Determine the number of lines in the data that include the word "each", and write only that number.
[Material provided — start]
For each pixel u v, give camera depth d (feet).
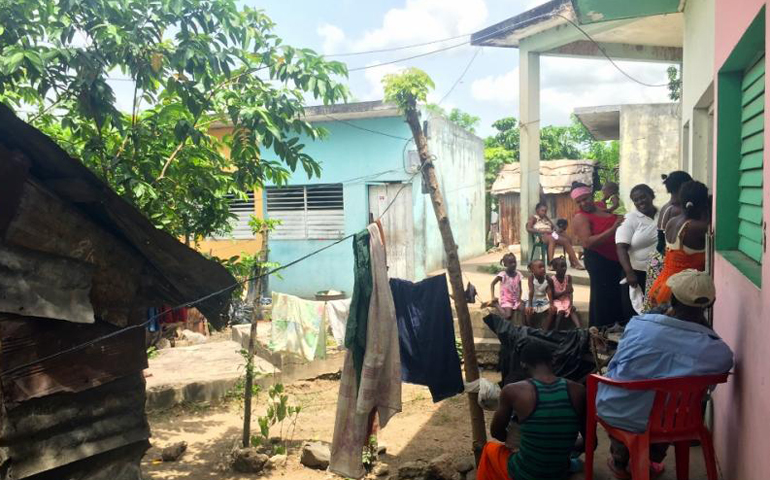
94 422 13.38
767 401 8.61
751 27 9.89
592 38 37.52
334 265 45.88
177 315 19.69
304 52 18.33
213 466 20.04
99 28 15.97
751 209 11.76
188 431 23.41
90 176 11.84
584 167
[Material provided — finish]
[Material provided — start]
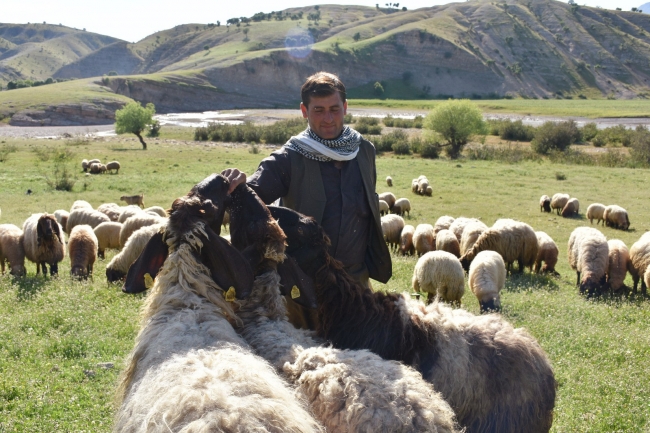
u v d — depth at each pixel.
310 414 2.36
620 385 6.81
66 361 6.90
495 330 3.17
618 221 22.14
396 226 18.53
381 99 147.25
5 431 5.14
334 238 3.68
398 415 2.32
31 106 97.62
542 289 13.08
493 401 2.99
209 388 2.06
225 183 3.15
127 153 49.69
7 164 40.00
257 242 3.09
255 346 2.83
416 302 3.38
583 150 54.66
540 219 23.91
[Material provided — finish]
# Your solution:
2